> Zu erledigende Arbeit:
Gib den Abschnitt des Artikels über Ea Sola wieder, der bei den Worten „Die vietnamesisch-französische Choreographin“ beginnt und nach „auf Europas Bühnen.“ endet. Tausche dabei „Urwald“ gegen „Dschungel“ aus.

> Ausgewählter Auszug:
══════════

Mysterium Vietnam

Voilà voilà: Die vietnamesisch-französische Starchoreographin Ea Sola ist zum dritten Mal auf der „Hammoniale“  ■ Von Thomas Hahn, Paris

Das größte Wunder ist, noch am Leben zu sein und normal denken zu können,“ sagt Ea Sola, wenn man ihren Lebenslauf mit einem Mysterium vergleicht. Wer um sich herum den Tod wüten sah, relativiert auch den erstaunlichsten Parcours. Mit Voilà voilà präsentiert Ea Sola zum dritten Mal eine Choreographie bei dem Frauenfestival Hammoniale.

Die vietnamesisch-französische Choreographin stammt aus dem Hochland des südlichen Vietnam. Im Urwald floh sie vor den GIs, in den Straßen von Paris wählte sie die Reglosigkeit, stand wie am Pranger, stundenlang, ließ sich beschimpfen und bewundern, erfand so, am Rand des Wahnsinns, die Performance-wider-Willen. Und gehört heute zu den Stars auf Europas Bühnen.

Mit Voilà voilà schließt sie einen Zyklus, „Tradition und Modernität“ benannt. Ihre Bühnenwerke tragen stets zeitlose Titel wie Dürrezeit und Regen oder Es ist einmal gewesen. In letzteren, die 1995 und 1997 auf der Hammoniale zu sehen waren, verschmelzen Alt und Neu zu lebenden Bildern, die, reduziert auf minimale Gesten, sich wie ein Mythos tief in das Gedächtnis eingraben. Voilà voilà ist ihre dritte Hommage an die Tradition Vietnams, an das Leben und an die tausendjährige Kultur der Reisbauern. Doch ihre neue Arbeit ist narrativ und entwickelt ihre Dynamik in Etappen.

Der Akt einer Befreiung ist faßbar, auch wenn uns der Unterschied zwischen der höfischen Tuong-Oper und der ländlichen Musik des Chèo aus dem 13. Jahrhundert nicht unmittelbar in den Ohren klingelt. Daß der Tuong das Schicksal von Prinzen und deren Pflichten gegenüber dem König besingt, während der Chèo soziale Ungerechtigkeit anprangert und der Ca Tru, vorgetragen von einer Sängerin in Schwarz, den Rückzug in die Intimität darstellt, lassen wir uns aber gesagt sein – im Namen der Freiheit.

══════════

> Datenzeilen:
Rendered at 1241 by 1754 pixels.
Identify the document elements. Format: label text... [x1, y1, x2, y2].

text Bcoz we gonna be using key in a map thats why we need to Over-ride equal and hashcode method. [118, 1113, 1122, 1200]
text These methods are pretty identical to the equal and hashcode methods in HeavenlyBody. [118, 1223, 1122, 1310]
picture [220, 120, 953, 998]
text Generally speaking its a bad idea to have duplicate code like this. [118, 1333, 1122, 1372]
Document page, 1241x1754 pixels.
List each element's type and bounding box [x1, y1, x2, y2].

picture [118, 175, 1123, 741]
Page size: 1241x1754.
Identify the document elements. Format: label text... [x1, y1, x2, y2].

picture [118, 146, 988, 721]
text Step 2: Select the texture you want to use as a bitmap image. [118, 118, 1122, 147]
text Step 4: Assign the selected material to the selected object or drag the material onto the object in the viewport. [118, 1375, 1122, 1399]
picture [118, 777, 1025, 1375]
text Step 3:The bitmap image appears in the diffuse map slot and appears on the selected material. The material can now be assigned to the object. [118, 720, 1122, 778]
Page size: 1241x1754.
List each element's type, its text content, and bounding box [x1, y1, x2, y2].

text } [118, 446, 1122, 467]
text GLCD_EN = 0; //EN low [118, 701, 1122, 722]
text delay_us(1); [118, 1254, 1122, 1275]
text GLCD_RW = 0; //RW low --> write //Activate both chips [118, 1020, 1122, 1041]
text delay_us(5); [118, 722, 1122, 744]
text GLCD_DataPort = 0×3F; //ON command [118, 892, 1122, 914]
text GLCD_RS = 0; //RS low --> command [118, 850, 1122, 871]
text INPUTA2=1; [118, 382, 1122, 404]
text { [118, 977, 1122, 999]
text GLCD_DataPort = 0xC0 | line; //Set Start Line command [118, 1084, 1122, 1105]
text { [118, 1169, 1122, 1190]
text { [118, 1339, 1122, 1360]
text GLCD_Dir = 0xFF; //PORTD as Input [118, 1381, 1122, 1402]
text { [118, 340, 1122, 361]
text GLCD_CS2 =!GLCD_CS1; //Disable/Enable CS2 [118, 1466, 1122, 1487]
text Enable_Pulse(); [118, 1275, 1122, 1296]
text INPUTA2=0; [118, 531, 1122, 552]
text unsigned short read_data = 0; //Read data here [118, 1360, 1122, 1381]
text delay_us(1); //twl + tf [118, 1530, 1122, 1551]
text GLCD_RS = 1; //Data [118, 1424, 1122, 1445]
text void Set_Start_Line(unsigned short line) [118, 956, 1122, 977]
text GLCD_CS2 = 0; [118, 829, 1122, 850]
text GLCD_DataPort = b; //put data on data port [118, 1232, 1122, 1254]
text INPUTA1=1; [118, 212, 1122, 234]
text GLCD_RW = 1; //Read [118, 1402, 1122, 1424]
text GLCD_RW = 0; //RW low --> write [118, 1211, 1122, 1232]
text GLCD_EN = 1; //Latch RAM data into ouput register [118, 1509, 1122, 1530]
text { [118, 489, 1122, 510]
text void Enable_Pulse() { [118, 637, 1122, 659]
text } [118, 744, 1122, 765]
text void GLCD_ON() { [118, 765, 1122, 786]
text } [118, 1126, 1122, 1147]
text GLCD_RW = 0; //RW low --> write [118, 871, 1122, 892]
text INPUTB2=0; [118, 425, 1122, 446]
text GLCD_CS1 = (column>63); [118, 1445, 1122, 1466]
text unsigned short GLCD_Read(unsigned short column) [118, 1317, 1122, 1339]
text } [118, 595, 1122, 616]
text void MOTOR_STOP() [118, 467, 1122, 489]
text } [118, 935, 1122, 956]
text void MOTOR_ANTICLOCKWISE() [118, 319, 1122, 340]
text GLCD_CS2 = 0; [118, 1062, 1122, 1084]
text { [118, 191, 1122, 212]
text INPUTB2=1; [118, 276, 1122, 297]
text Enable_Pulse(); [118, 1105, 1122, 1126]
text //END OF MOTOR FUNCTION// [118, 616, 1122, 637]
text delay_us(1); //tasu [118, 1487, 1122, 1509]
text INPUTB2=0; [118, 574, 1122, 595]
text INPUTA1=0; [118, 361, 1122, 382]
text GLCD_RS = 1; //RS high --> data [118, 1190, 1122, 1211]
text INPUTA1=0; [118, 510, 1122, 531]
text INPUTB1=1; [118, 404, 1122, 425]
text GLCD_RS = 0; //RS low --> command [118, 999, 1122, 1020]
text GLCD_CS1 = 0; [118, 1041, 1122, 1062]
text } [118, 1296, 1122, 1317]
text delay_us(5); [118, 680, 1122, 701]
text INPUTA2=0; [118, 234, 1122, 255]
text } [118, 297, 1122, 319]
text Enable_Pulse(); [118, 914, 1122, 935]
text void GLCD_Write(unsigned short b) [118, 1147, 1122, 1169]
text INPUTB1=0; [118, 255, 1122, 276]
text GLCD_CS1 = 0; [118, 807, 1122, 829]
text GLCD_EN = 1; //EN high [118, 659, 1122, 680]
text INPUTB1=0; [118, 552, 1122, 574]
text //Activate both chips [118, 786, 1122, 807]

══════════

> Richtiges Ergebnis:
Die vietnamesisch-französische Choreographin stammt aus dem Hochland des südlichen Vietnam. Im Dschungel floh sie vor den GIs, in den Straßen von Paris wählte sie die Reglosigkeit, stand wie am Pranger, stundenlang, ließ sich beschimpfen und bewundern, erfand so, am Rand des Wahnsinns, die Performance-wider-Willen. Und gehört heute zu den Stars auf Europas Bühnen.